Elizabeth's level of education and literacy is evident from a 1410 commission asking John Walton to translate Boethius' De consolatione philosophiae; he dedicated it in her name.

An inheritance dispute erupted with her father's death in 1417. Thomas had named her his heir, but many of his lands and estates, including Berkeley Castle, were entailed through the male line to Elizabeth's cousin James Berkeley. Elizabeth and her husband refused to accept the entail, thus "initiat[ing] one of the longest lawsuits in England", which lasted until 1609.
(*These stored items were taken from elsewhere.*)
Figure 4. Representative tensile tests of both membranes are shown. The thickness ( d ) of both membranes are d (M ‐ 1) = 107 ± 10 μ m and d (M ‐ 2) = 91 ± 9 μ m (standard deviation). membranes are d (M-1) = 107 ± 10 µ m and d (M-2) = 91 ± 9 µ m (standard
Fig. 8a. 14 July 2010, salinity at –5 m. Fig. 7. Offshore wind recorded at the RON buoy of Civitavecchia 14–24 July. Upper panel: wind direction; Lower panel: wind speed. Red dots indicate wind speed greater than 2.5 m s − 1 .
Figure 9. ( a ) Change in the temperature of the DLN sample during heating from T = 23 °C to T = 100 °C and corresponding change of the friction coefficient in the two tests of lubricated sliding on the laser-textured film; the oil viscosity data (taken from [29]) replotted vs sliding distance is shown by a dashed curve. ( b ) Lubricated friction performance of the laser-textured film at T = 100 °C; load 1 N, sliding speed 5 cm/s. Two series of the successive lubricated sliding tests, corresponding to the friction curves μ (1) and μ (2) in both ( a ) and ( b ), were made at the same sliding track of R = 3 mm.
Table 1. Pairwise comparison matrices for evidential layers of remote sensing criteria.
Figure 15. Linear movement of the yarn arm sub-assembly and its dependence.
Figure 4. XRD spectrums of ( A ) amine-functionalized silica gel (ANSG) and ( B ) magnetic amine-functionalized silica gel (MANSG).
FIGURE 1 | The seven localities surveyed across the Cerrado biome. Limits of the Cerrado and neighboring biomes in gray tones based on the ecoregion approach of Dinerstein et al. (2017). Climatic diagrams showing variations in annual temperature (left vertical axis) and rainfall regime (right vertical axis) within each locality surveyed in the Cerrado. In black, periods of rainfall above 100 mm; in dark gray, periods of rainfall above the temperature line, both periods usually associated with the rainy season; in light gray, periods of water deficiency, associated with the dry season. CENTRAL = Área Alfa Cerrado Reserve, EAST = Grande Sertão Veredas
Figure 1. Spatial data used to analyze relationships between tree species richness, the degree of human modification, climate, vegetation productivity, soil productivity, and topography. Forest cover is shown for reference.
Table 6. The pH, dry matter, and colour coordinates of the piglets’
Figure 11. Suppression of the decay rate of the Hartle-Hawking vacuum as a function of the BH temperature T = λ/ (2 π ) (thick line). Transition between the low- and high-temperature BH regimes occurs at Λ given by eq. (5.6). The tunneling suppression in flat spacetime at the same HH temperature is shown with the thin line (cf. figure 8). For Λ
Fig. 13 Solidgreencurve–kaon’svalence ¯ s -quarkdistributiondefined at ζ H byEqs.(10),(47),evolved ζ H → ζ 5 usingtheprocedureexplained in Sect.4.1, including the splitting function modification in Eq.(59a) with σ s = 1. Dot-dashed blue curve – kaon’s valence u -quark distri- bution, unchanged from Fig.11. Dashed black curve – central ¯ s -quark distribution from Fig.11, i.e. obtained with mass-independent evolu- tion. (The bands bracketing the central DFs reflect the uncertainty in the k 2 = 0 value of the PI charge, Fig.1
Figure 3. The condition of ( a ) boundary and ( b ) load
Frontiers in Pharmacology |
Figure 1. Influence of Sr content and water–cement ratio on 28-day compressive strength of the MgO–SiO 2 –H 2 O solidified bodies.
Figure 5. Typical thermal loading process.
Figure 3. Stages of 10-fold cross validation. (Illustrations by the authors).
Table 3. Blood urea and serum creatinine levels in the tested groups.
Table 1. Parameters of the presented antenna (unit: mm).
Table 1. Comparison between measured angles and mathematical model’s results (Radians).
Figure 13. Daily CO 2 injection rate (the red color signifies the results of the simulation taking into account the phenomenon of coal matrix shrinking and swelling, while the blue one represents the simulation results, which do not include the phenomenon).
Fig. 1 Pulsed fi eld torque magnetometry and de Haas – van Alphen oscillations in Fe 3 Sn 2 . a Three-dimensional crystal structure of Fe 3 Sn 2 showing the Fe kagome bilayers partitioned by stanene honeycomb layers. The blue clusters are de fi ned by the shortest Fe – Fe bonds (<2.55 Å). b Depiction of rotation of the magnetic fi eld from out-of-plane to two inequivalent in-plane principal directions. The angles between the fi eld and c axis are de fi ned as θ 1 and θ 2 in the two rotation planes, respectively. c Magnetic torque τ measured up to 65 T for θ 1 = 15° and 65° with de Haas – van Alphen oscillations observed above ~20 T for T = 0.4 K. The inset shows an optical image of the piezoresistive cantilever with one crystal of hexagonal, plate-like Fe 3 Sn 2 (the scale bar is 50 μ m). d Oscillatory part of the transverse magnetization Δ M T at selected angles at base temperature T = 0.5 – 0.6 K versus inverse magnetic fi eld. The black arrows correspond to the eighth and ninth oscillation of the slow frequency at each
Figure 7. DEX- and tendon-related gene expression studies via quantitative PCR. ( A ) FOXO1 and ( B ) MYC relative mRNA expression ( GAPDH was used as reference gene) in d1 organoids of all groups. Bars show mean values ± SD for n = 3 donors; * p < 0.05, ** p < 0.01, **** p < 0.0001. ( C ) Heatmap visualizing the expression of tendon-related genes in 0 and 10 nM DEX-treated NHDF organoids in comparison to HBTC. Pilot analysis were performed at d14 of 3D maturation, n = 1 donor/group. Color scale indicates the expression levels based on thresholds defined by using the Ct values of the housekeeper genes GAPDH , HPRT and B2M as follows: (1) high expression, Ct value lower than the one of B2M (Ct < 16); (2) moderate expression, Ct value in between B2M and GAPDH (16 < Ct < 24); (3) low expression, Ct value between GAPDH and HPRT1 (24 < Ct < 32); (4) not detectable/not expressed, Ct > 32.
After Lord Thomas' death, the Earl and Countess of Warwick quickly took control of the castle and gained the temporary permission of King Henry V to maintain it. James was unable to seize control of the castle, as Warwick and the king were then fighting in France. To gain support in the dispute, Elizabeth sought the help of John, Duke of Bedford while James successfully bribed Humphrey, Duke of Gloucester, each one of the king's brothers. By 1425, Elizabeth was dead and James had been given Berkeley Castle along with most of the entailed lands.

Elizabeth died on 28 December 1422. She was buried at Kingswood Abbey, and a marble tomb was later placed over her grave through a provision in her husband's will. The following year, the Earl of Warwick remarried to Lady Isabel le Despenser, the widow of his cousin Richard de Beauchamp, 1st Earl of Worcester.